▸ Task to complete
Make an exact copy of the records, and keep the pictures out of it.

---------- Extracted information

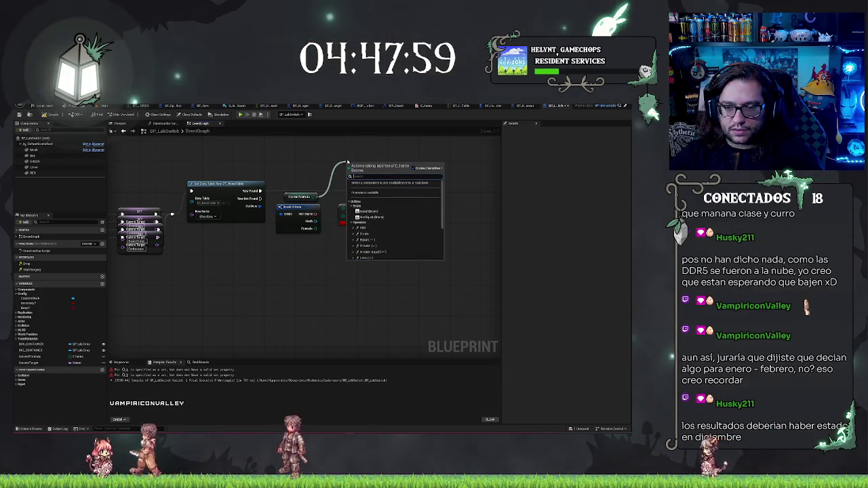
# - Try a Set Contains node from Current Formula, delete it, and reopen Current Formula's set actions
pyautogui.scroll(-5, 429, 208)
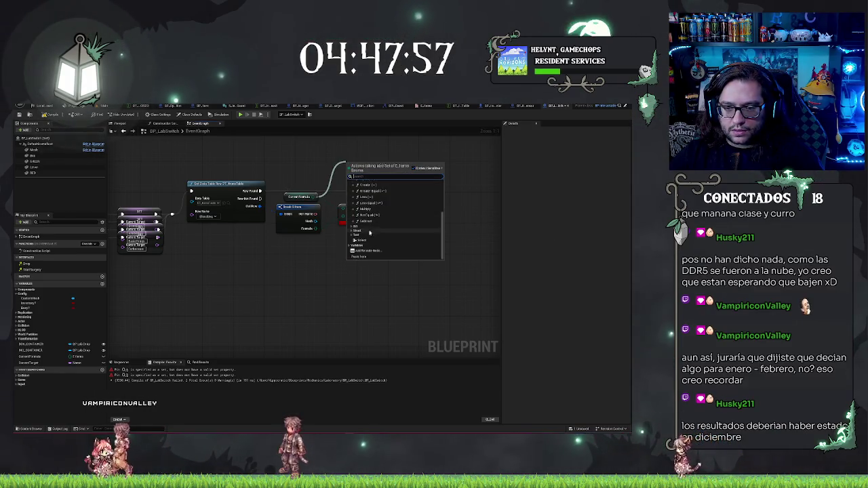
pyautogui.click(351, 227)
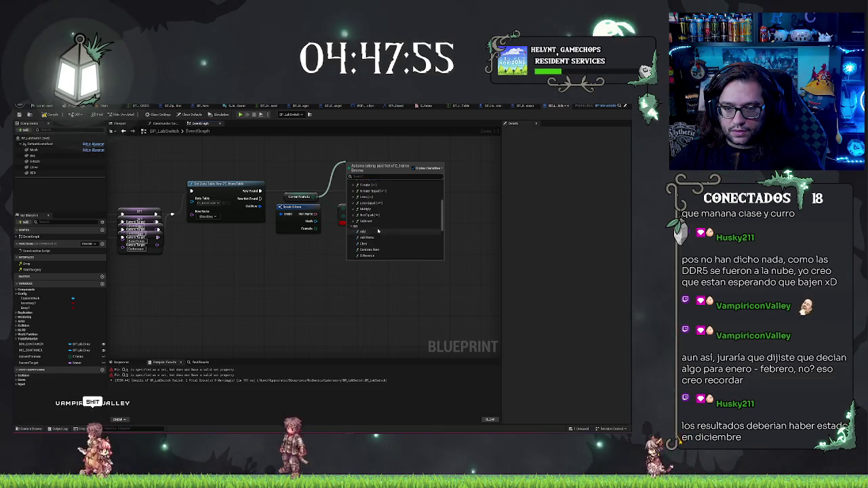
pyautogui.scroll(-1, 369, 243)
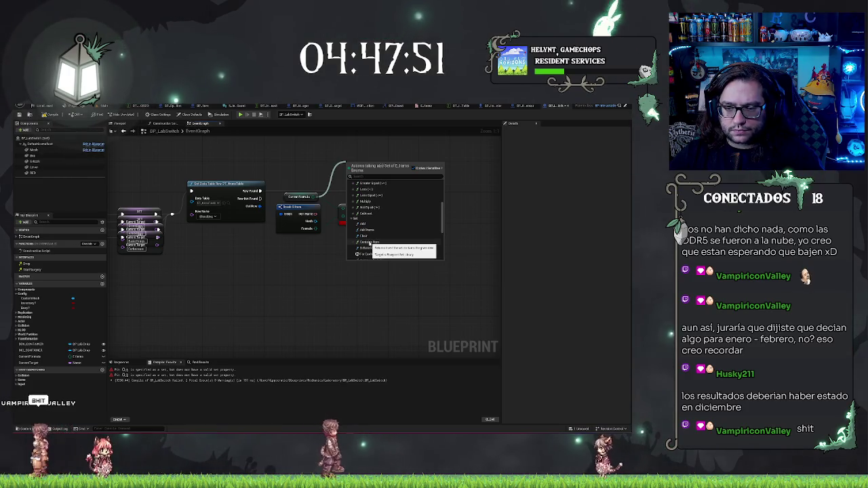
pyautogui.click(370, 242)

--------------------

▸ Written solution
# - Try a Set Contains node from Current Formula, delete it, and reopen Current Formula's set actions
pyautogui.scroll(-5, 429, 208)
pyautogui.click(351, 227)
pyautogui.scroll(-1, 369, 243)
pyautogui.click(370, 242)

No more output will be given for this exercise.